• Problem:
Each line that contains the word "order" is to be copied from the records below.

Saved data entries
★ ★ ★

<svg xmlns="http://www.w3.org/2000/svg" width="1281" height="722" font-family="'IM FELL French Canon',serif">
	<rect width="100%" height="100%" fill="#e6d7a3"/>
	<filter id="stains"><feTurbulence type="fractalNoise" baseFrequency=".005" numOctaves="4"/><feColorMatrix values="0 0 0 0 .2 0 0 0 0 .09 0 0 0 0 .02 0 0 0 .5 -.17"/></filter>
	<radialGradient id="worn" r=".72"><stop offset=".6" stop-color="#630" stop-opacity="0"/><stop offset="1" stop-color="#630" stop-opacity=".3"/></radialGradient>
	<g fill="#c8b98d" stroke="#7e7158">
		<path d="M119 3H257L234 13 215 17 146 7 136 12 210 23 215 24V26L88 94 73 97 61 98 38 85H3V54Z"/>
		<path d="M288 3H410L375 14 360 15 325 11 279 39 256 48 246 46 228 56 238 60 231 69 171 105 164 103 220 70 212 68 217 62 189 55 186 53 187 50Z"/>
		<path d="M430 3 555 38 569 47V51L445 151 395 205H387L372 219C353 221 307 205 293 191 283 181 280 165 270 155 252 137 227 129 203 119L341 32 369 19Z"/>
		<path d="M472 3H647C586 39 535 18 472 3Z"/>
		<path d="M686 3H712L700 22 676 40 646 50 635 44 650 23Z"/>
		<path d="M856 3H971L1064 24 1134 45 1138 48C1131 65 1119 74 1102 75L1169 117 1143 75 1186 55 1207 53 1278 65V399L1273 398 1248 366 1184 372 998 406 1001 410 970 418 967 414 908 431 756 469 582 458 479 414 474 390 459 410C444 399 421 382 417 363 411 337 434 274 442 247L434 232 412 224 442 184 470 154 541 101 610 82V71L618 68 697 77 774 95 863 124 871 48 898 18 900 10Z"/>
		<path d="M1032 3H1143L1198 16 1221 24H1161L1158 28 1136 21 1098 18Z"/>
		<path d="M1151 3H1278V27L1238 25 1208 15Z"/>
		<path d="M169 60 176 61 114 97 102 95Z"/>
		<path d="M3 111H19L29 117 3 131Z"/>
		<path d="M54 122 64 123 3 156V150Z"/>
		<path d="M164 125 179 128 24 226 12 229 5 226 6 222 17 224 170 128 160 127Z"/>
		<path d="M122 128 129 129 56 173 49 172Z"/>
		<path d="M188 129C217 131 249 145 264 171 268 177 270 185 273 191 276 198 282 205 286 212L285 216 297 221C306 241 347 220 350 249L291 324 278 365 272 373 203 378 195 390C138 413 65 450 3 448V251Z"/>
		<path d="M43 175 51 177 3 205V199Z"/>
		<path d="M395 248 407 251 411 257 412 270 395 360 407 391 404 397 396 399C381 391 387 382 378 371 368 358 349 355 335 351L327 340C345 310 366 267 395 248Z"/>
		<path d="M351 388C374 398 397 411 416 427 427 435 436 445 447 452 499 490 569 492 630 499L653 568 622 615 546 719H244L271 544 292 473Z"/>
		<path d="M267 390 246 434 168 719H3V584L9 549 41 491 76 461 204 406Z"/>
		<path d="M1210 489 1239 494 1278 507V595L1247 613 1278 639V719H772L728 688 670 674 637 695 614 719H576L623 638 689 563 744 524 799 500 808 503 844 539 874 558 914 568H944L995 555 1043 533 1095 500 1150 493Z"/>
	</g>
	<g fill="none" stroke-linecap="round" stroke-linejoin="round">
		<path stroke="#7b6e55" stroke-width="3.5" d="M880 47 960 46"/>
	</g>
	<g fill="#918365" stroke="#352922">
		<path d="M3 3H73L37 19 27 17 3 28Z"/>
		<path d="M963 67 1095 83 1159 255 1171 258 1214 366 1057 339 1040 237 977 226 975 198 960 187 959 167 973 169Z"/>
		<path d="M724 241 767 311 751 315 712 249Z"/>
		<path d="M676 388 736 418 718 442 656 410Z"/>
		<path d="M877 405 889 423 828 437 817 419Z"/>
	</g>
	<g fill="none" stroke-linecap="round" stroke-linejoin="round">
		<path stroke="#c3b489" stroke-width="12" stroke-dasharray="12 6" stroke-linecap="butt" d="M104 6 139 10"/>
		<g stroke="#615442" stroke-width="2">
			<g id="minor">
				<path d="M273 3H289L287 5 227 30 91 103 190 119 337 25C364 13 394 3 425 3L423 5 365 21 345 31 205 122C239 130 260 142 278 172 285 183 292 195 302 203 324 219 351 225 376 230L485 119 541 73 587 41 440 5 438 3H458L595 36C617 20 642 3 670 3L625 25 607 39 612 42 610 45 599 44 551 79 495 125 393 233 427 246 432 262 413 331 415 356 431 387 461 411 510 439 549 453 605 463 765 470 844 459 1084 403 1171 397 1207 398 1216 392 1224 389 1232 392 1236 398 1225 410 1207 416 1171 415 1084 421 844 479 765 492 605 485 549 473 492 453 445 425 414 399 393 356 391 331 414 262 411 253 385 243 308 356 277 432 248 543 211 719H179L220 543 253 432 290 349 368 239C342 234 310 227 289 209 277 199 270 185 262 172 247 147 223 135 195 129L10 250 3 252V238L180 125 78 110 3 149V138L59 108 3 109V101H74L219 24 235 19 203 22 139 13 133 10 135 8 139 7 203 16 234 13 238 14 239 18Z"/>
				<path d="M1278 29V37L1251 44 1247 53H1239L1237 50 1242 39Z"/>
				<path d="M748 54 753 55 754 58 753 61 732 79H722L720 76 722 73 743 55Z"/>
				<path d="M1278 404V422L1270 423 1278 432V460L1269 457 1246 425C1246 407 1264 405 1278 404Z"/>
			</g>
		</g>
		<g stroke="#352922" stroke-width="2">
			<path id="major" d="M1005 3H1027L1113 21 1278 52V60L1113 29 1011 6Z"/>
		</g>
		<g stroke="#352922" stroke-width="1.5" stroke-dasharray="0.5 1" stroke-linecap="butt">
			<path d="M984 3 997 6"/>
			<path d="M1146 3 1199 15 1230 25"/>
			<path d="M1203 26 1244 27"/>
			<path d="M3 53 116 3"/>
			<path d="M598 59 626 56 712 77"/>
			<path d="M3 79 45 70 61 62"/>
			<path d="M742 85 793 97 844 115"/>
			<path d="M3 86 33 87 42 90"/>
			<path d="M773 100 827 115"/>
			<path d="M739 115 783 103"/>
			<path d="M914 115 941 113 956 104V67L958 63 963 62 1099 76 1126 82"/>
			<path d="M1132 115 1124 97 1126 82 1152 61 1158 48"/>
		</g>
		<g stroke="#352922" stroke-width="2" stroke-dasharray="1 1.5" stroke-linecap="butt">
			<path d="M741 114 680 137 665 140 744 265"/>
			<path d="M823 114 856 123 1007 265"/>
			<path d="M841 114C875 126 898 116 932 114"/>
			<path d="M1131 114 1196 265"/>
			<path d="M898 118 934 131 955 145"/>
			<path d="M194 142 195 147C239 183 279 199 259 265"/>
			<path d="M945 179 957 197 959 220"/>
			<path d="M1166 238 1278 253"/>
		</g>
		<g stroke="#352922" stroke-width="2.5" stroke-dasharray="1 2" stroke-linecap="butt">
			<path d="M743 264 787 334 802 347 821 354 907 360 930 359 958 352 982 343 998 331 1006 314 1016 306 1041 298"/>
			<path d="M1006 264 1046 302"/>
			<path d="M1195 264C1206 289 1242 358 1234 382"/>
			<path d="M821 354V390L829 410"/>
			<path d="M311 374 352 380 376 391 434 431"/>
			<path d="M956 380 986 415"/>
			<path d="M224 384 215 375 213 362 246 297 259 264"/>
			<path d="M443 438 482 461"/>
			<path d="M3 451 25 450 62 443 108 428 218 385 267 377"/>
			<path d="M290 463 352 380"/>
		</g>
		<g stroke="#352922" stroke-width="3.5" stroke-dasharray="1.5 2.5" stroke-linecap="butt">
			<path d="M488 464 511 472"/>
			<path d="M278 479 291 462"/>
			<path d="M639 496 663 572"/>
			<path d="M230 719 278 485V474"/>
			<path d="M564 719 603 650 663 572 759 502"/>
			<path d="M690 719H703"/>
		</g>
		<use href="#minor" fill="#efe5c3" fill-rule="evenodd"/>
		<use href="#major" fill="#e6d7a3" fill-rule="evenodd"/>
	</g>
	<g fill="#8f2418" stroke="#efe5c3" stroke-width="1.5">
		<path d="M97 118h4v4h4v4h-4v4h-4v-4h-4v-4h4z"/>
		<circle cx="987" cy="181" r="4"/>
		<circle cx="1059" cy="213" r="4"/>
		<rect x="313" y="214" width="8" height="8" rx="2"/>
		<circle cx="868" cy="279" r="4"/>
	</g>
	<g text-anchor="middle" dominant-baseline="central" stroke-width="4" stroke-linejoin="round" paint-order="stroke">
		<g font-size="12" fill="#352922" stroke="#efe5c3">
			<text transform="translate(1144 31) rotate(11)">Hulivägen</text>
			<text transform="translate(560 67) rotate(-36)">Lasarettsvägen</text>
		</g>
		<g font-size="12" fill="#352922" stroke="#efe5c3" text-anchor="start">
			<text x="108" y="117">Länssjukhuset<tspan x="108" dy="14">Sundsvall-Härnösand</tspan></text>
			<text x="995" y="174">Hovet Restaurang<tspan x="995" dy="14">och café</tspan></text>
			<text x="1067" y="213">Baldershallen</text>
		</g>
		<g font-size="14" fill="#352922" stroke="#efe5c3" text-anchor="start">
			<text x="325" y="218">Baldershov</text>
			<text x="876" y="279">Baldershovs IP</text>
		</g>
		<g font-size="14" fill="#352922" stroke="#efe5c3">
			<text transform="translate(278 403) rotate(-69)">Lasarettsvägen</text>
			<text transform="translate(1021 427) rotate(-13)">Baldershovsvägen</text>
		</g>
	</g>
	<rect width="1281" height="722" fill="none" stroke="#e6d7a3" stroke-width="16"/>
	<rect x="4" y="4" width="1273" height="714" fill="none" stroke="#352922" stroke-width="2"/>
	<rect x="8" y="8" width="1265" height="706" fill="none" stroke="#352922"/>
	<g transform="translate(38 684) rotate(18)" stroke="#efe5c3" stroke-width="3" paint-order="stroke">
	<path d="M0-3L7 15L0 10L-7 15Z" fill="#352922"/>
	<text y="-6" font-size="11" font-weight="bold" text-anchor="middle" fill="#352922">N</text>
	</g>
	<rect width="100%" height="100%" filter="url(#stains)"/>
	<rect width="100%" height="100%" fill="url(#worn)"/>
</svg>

★ ★ ★

• Answer to this task:
	<g text-anchor="middle" dominant-baseline="central" stroke-width="4" stroke-linejoin="round" paint-order="stroke">
	<g transform="translate(38 684) rotate(18)" stroke="#efe5c3" stroke-width="3" paint-order="stroke">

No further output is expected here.